Amanda Rappa, the President of the Student Government Association, is from New York and is majoring in Comprehensive Science on a pre-dental track.  She is beginning her last semester at the University as a senior, with three in-person classes, one hybrid class and two online classes.

“It is my second semester of my senior year, so I am honestly just happy to be given the opportunity to be on campus and enjoy this time with my friends before we all go our separate ways,” Rappa said. “I think Villanova has given us a unique opportunity to let us have a bit of normalcy and that is something I really appreciate.” 

Although she is excited to be back on campus, she understands the responsibility that students have to keep themselves and others safe during the pandemic.  

“I know we have the capacity and ability to make this work, but we really have to look back on what worked last semester to do it,” she said. “It is easy to come back more comfortable and confident, which is totally normal, but our mindset last semester was very different.

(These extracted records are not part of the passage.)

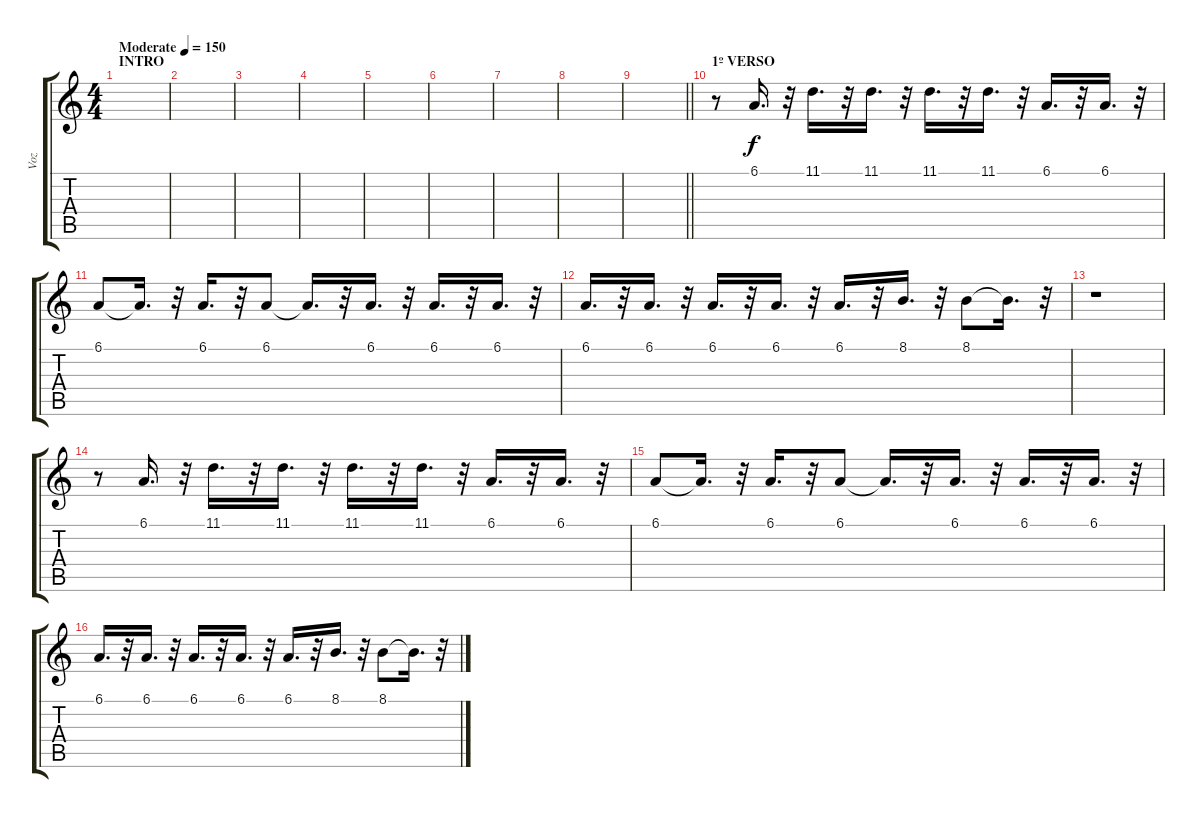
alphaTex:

\track ("Voz" "Voz") {instrument cello}
\staff {score tabs}
\tuning (Eb4 Bb3 Gb3 Db3 Ab2 Eb2) {hide}
\ts (4 4)
\section ("" "INTRO")
\tempo (150 "Moderate")
\clef g2
\ks c
|
|
|
|
|
|
|
|
\barLineRight lightlight
|
\section ("" "1º VERSO")
r.8 6.1.16{d} r.32 11.1.16{d} r.32 11.1.16{d} r.32 11.1.16{d} r.32 11.1.16{d} r.32 6.1.16{d} r.32 6.1.16{d} r.32 |
6.1.8 6.1{t}.16{d} r.32 6.1.16{d} r.32 6.1.8 6.1{t}.16{d} r.32 6.1.16{d} r.32 6.1.16{d} r.32 6.1.16{d} r.32 |
6.1.16{d} r.32 6.1.16{d} r.32 6.1.16{d} r.32 6.1.16{d} r.32 6.1.16{d} r.32 8.1.16{d} r.32 8.1.8 8.1{t}.16{d} r.32 |
r.1 |
r.8 6.1.16{d} r.32 11.1.16{d} r.32 11.1.16{d} r.32 11.1.16{d} r.32 11.1.16{d} r.32 6.1.16{d} r.32 6.1.16{d} r.32 |
6.1.8 6.1{t}.16{d} r.32 6.1.16{d} r.32 6.1.8 6.1{t}.16{d} r.32 6.1.16{d} r.32 6.1.16{d} r.32 6.1.16{d} r.32 |
6.1.16{d} r.32 6.1.16{d} r.32 6.1.16{d} r.32 6.1.16{d} r.32 6.1.16{d} r.32 8.1.16{d} r.32 8.1.8 8.1{t}.16{d} r.32
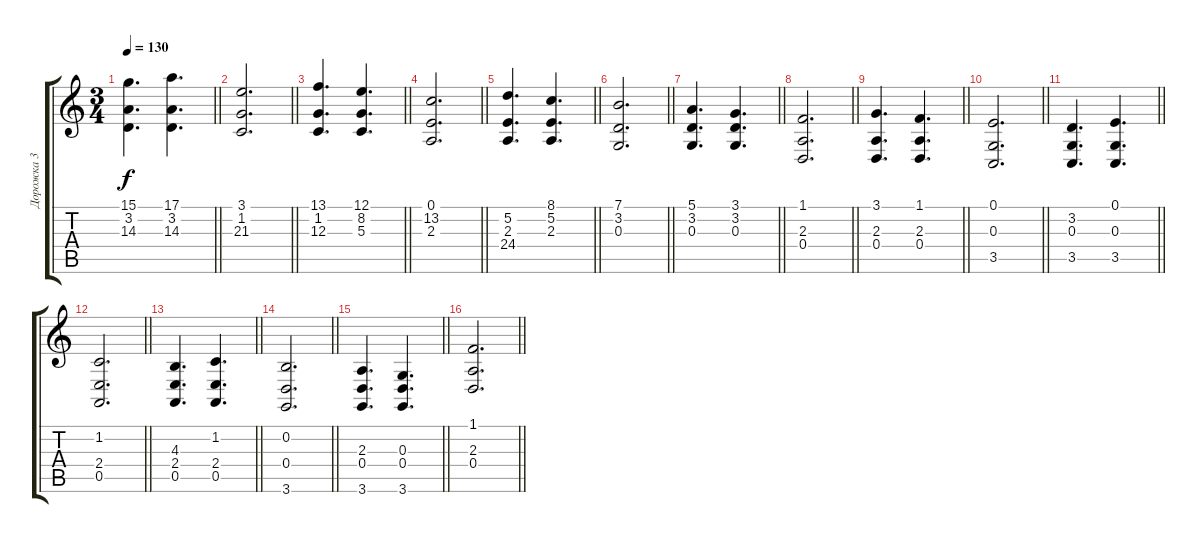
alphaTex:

\track ("Дорожка 3" "Дорожка 3") {instrument stringensemble1}
\staff {score tabs}
\tuning (E4 B3 G3 D3 A2 E2) {hide}
\ts (3 4)
\tempo 130
\clef g2
\barLineRight lightlight
\ks c
(15.1 3.2 14.3).4{d dy f} (17.1 3.2 14.3).4{d} |
\barLineRight lightlight
(3.1 1.2 21.3).2{d} |
\barLineRight lightlight
(13.1 1.2 12.3).4{d} (12.1 8.2 5.3).4{d} |
\barLineRight lightlight
(0.1 13.2 2.3).2{d} |
\barLineRight lightlight
(5.2 2.3 24.4).4{d} (8.1 5.2 2.3).4{d} |
\barLineRight lightlight
(7.1 3.2 0.3).2{d} |
\barLineRight lightlight
(5.1 3.2 0.3).4{d} (3.1 3.2 0.3).4{d} |
\barLineRight lightlight
(1.1 2.3 0.4).2{d} |
\barLineRight lightlight
(3.1 2.3 0.4).4{d} (1.1 2.3 0.4).4{d} |
\barLineRight lightlight
(0.1 0.3 3.5).2{d} |
\barLineRight lightlight
(3.2 0.3 3.5).4{d} (0.1 0.3 3.5).4{d} |
\barLineRight lightlight
(1.2 2.4 0.5).2{d} |
\barLineRight lightlight
(4.3 2.4 0.5).4{d} (1.2 2.4 0.5).4{d} |
\barLineRight lightlight
(0.2 0.4 3.6).2{d} |
\barLineRight lightlight
(2.3 0.4 3.6).4{d} (0.3 0.4 3.6).4{d} |
\barLineRight lightlight
(1.1 2.3 0.4).2{d}
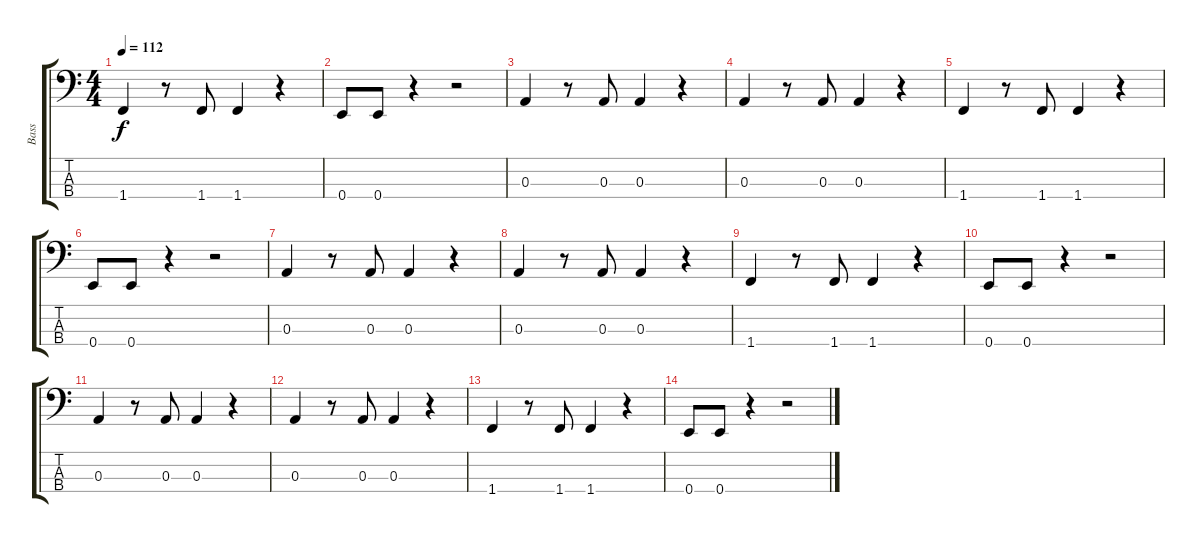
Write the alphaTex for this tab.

\track ("Bass" "Bass") {instrument electricbassfinger}
\staff {score tabs}
\tuning (G2 D2 A1 E1) {hide}
\ts (4 4)
\tempo 112
\clef f4
\ks c
1.4.4{dy f} r.8 1.4.8 1.4.4 r.4 |
0.4.8 0.4.8 r.4 r.2 |
0.3.4 r.8 0.3.8 0.3.4 r.4 |
0.3.4 r.8 0.3.8 0.3.4 r.4 |
1.4.4 r.8 1.4.8 1.4.4 r.4 |
0.4.8 0.4.8 r.4 r.2 |
0.3.4 r.8 0.3.8 0.3.4 r.4 |
0.3.4 r.8 0.3.8 0.3.4 r.4 |
1.4.4 r.8 1.4.8 1.4.4 r.4 |
0.4.8 0.4.8 r.4 r.2 |
0.3.4 r.8 0.3.8 0.3.4 r.4 |
0.3.4 r.8 0.3.8 0.3.4 r.4 |
1.4.4 r.8 1.4.8 1.4.4 r.4 |
0.4.8 0.4.8 r.4 r.2
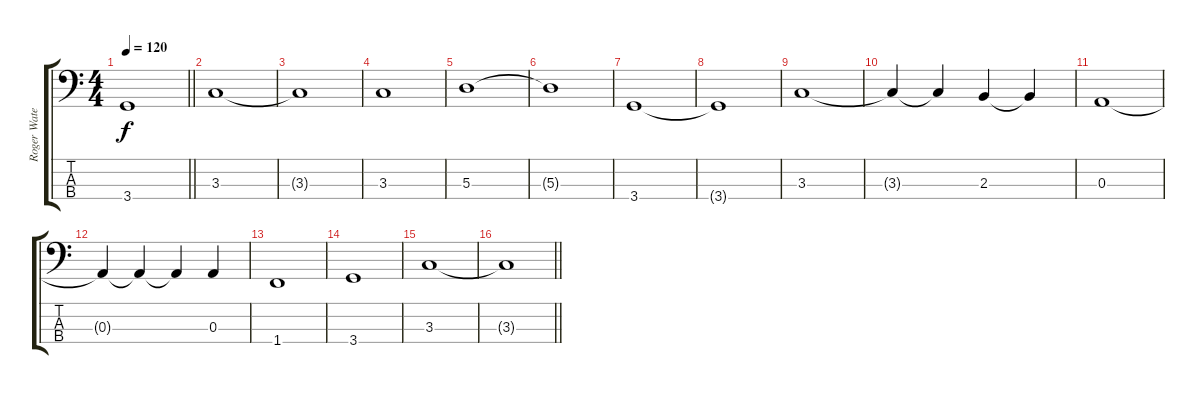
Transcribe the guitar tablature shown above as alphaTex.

\track ("Roger Waters (Bass)" "Roger Wate") {instrument electricbasspick}
\staff {score tabs}
\tuning (G2 D2 A1 E1) {hide}
\ts (4 4)
\tempo 120
\clef f4
\barLineRight lightlight
\ks c
3.4{t}.1{dy f} |
3.3.1 |
3.3{t}.1 |
3.3.1 |
5.3.1 |
5.3{t}.1 |
3.4.1 |
3.4{t}.1 |
3.3.1 |
3.3{t}.4 3.3{t}.4 2.3.4 2.3{t}.4 |
0.3.1 |
0.3{t}.4 0.3{t}.4 0.3{t}.4 0.3.4 |
1.4.1 |
3.4.1 |
3.3.1 |
\barLineRight lightlight
3.3{t}.1
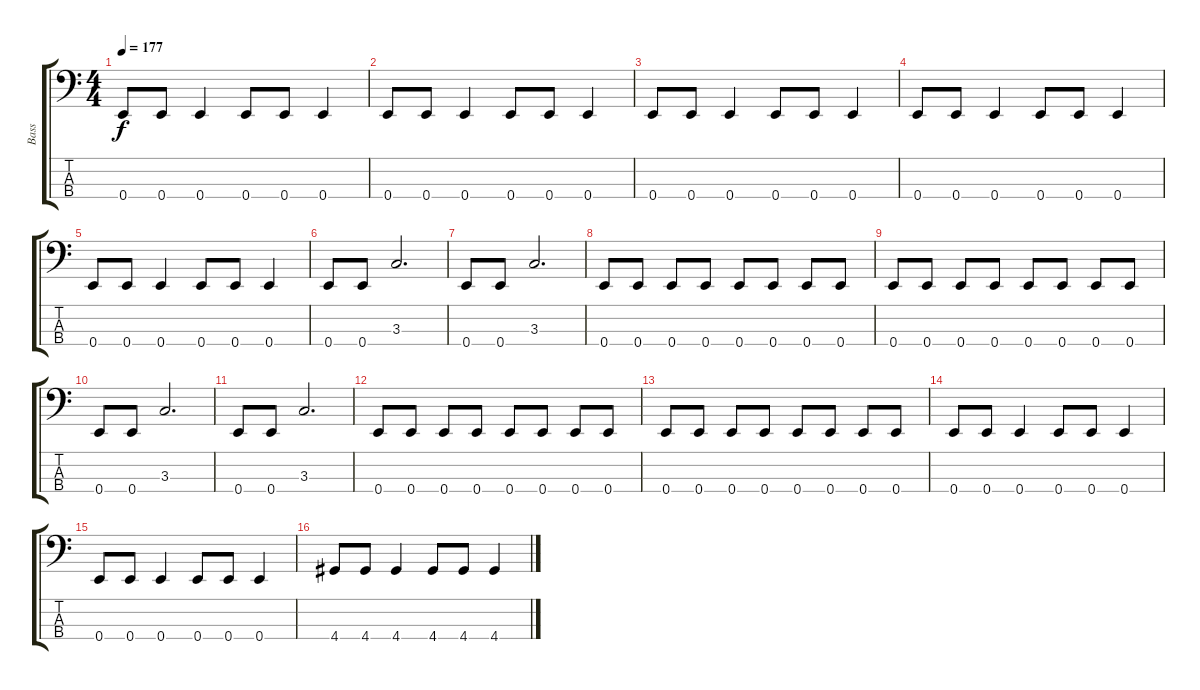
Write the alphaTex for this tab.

\track ("Bass" "Bass") {solo instrument electricbassfinger}
\staff {score tabs}
\tuning (G2 D2 A1 E1) {hide}
\ts (4 4)
\tempo 177
\clef f4
\ks c
0.4.8{dy f} 0.4.8 0.4.4 0.4.8 0.4.8 0.4.4 |
0.4.8 0.4.8 0.4.4 0.4.8 0.4.8 0.4.4 |
0.4.8 0.4.8 0.4.4 0.4.8 0.4.8 0.4.4 |
0.4.8 0.4.8 0.4.4 0.4.8 0.4.8 0.4.4 |
0.4.8 0.4.8 0.4.4 0.4.8 0.4.8 0.4.4 |
0.4.8 0.4.8 3.3.2{d} |
0.4.8 0.4.8 3.3.2{d} |
0.4.8 0.4.8 0.4.8 0.4.8 0.4.8 0.4.8 0.4.8 0.4.8 |
0.4.8 0.4.8 0.4.8 0.4.8 0.4.8 0.4.8 0.4.8 0.4.8 |
0.4.8 0.4.8 3.3.2{d} |
0.4.8 0.4.8 3.3.2{d} |
0.4.8 0.4.8 0.4.8 0.4.8 0.4.8 0.4.8 0.4.8 0.4.8 |
0.4.8 0.4.8 0.4.8 0.4.8 0.4.8 0.4.8 0.4.8 0.4.8 |
0.4.8 0.4.8 0.4.4 0.4.8 0.4.8 0.4.4 |
0.4.8 0.4.8 0.4.4 0.4.8 0.4.8 0.4.4 |
4.4.8 4.4.8 4.4.4 4.4.8 4.4.8 4.4.4
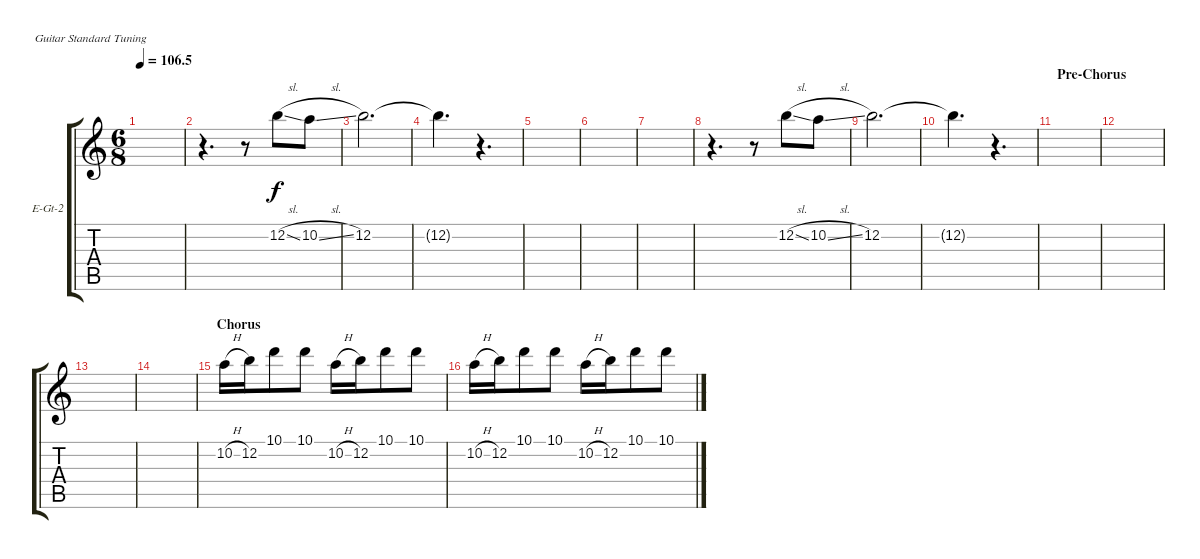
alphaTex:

\defaultSystemsLayout 4
\bracketExtendMode groupsimilarinstruments
\firstSystemTrackNameOrientation horizontal
\otherSystemsTrackNameOrientation horizontal
\track ("Electric Guitar-2" "E-Gt-2") {instrument electricguitarclean}
\staff {score tabs}
\tuning (E4 B3 G3 D3 A2 E2)
\ts (6 8)
\tempo
106.5
\accidentals auto
\clef g2
\ottava regular
\simile none
\ks c
|
r.4{d} r.8 12.2{sl}.8 10.2{sl}.8 |
12.2.2{d} |
12.2{t}.4{d} r.4{d} |
|
|
|
r.4{d} r.8 12.2{sl}.8 10.2{sl}.8 |
12.2.2{d} |
12.2{t}.4{d} r.4{d} |
\section ("" "Pre-Chorus")
|
|
|
|
\section ("" "Chorus")
10.2{h}.16 12.2.16 10.1.8 10.1.8 10.2{h}.16 12.2.16 10.1.8 10.1.8 |
10.2{h}.16 12.2.16 10.1.8 10.1.8 10.2{h}.16 12.2.16 10.1.8 10.1.8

We were doing our best to be safe and cautious because people doubted we were going to last the full semester. Now, it seems more like we expect to stay on campus.”

Students and faculty need to keep the same mentality from last semester in order to ensure this semester is a success, and Rappa encourages everyone to try to live in the moment. She advised everyone enjoy the normalcy that the University has provided, while also keeping in mind the consequences of our actions.  She stresses the importance of taking mental health breaks, especially during such an unusual academic year.

Megan Lapchak, a sophomore from Freeland, Pennsylvania who is majoring in both Biochemistry and Spanish, is another student from the University who is becoming reacquainted with campus life after the break.  She is returning to campus for the first time this academic year, since last semester she was fully remote with all of her classes and was living at home.  Now, with two classes in-person and four online, she finally has the opportunity to be on campus.

“Although I was a bit hesitant and weary about the situation at first, I am excited to be back on campus,” Lapchak said. “ It allows me to interact with my classes in a more effective manner and I can see my closest friends who have supported me through this transition.”

Although she enjoyed being in the safety of her home with family, Lapchak expressed that the transition was difficult coming back to campus. She is happy to be back and feels like she never left, which speaks to the community at the University. 

“I am most excited for the memories I will make this semester,” she said. “ I am also excited to finally feel a slight sense of normalcy in the fact that I will be attending classes, even if it is only two of them.”

She plans to make the most of her time on campus by dedicating herself to her studies and taking advantage of research opportunities.

Although Rappa, Lapchak, and other students’ experiences in returning to campus for the spring semester all look different, everyone is back and ready to make the most of the time spent on campus, while also remaining diligent in the efforts to protect against the spread of COVID-19.